The Island at the End of Everything

By Author / Illustrator

Kiran Millwood Hargrave

Genre

Adventure

Age range(s)

9+

Publisher

Chicken House Ltd

ISBN

9781910002766

Format

Paperback / softback

Published

04-05-2017

Synopsis

From the author of the bestselling THE GIRL OF INK & STARS comes a moving, enthralling and heartbreaking tale of finding your way home - shortlisted for the Costa Book Award and the Blue Peter Book Award.'The Island at the End of Everything is such a fiercely kind and generous book, and so finely-wrought and so full of light ... brilliant.' KATHERINE RUNDELL'... a beautiful, haunting tale of leprosy, lepidoptery and loyalty.' FRANCES HARDINGEAmihan lives on Culion Island, where some of the inhabitants - including her mother - have leprosy.
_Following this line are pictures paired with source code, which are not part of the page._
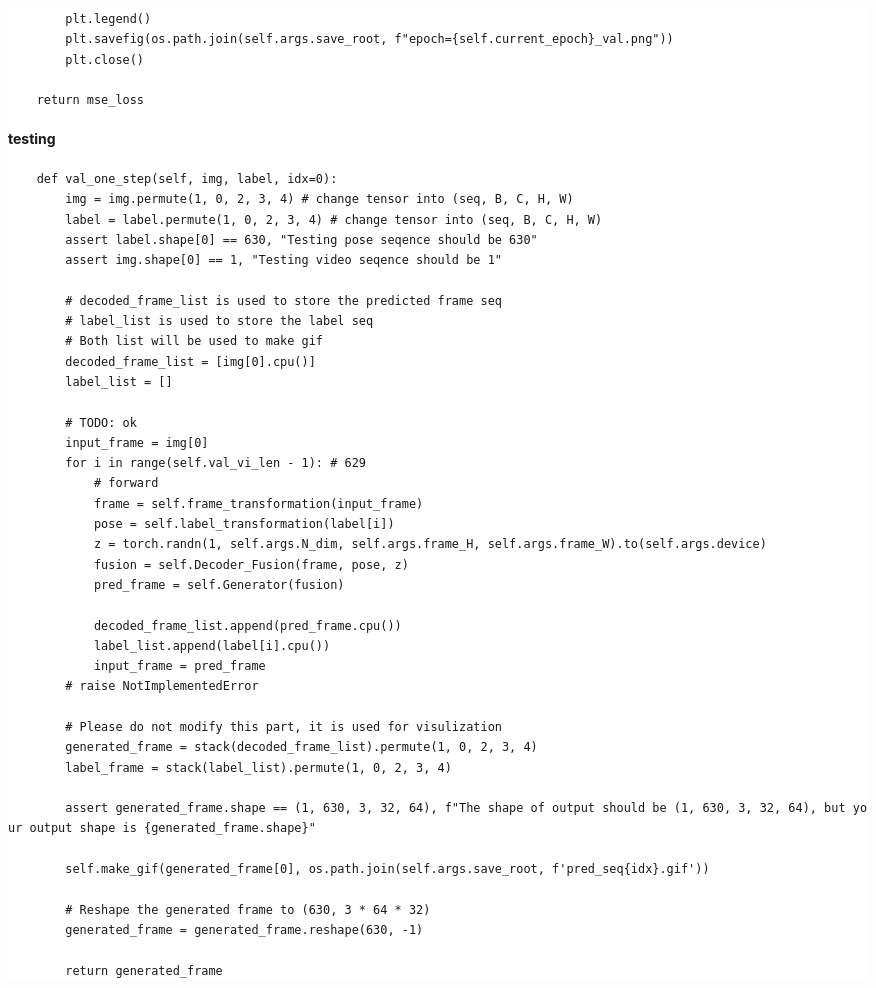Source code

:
 ```python!
        plt.legend()
        plt.savefig(os.path.join(self.args.save_root, f"epoch={self.current_epoch}_val.png"))
        plt.close()

    return mse_loss
```

#### testing

```python!
    def val_one_step(self, img, label, idx=0):
        img = img.permute(1, 0, 2, 3, 4) # change tensor into (seq, B, C, H, W)
        label = label.permute(1, 0, 2, 3, 4) # change tensor into (seq, B, C, H, W)
        assert label.shape[0] == 630, "Testing pose seqence should be 630"
        assert img.shape[0] == 1, "Testing video seqence should be 1"
        
        # decoded_frame_list is used to store the predicted frame seq
        # label_list is used to store the label seq
        # Both list will be used to make gif
        decoded_frame_list = [img[0].cpu()]
        label_list = []

        # TODO: ok
        input_frame = img[0]
        for i in range(self.val_vi_len - 1): # 629
            # forward
            frame = self.frame_transformation(input_frame)
            pose = self.label_transformation(label[i])
            z = torch.randn(1, self.args.N_dim, self.args.frame_H, self.args.frame_W).to(self.args.device)
            fusion = self.Decoder_Fusion(frame, pose, z)
            pred_frame = self.Generator(fusion)

            decoded_frame_list.append(pred_frame.cpu())
            label_list.append(label[i].cpu())
            input_frame = pred_frame
        # raise NotImplementedError
            
        # Please do not modify this part, it is used for visulization
        generated_frame = stack(decoded_frame_list).permute(1, 0, 2, 3, 4)
        label_frame = stack(label_list).permute(1, 0, 2, 3, 4)
        
        assert generated_frame.shape == (1, 630, 3, 32, 64), f"The shape of output should be (1, 630, 3, 32, 64), but your output shape is {generated_frame.shape}"
        
        self.make_gif(generated_frame[0], os.path.join(self.args.save_root, f'pred_seq{idx}.gif'))
        
        # Reshape the generated frame to (630, 3 * 64 * 32)
        generated_frame = generated_frame.reshape(630, -1)
        
        return generated_frame
```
Ami loves her home - with its blue seas and lush forests, Culion is all she has ever known. But the arrival of malicious government official Mr Zamora changes her world forever: islanders untouched by sickness are forced to leave. Banished across the sea, she's desperate to return, and finds a strange and fragile hope in a colony of butterflies. Can they lead her home before it's too late?

Reviews

Janet

Butterflies flutter through the pages of this story set in the Philippines in 1906. The island of Culion is a leper colony but there are children like Amihan born without the disease. She lives with her mother who is very frail and whose nose has almost disappeared because of the leprosy. Along comes Mr. Zamora from the government who announces that all the non-leper children will be removed to an orphanage on an island off the coast of Culion. Mr. Zamora is a lepidopterist and somewhat obsessed with his mission, and with his collection of butterflies. Amihan and the other children sail to the orphanage where she is befriended by Mari with whom she concocts a plan to sail back to Culion to see her mother when she learns is dying. This is the second novel by Kiran Millwood Hargrave; the first The Girl of Ink and Stars has just won the Waterstones Children's Book Prize. It is a lyrically written story about a horrible disease and the stigmatization to which sufferers were exposed at this time and in deed until quite recently. The Princess of Wales brought this to the public's attention before she died of course. But behind the suffering is the emotional story of a girl's love for her mother and the perilous journey she was prepared to make to be with her before she died. It is also the story of Mari, cast out from her family because of a deformed hand, and her determination to help her friend, and also to escape the fate Mr Zamora had planned for her. Zamora is the villain of the story but the nuns who did their best to help Nanay, Amihan's mother, and the children at the orphanage are shown in a much more sympathetic light. The butterflies people the story too, part of Amihan's knowledge of her father, and the symbol of hope for the children and Nanay and appear on many pages, emphasizing their importance in the story. The description of the children walking through the clouds of butterflies is truly beautiful and stays in the memory long after the book is finished. This is a magical story with a hard centre but a satisfying ending. I was lucky enough to read Ms Hargrave's first novel and this is a totally different and unique second novel, showing clearly what a terrific talent she is. 288 pages / Ages 10+ / Reviewed by Janet Fisher, librarian.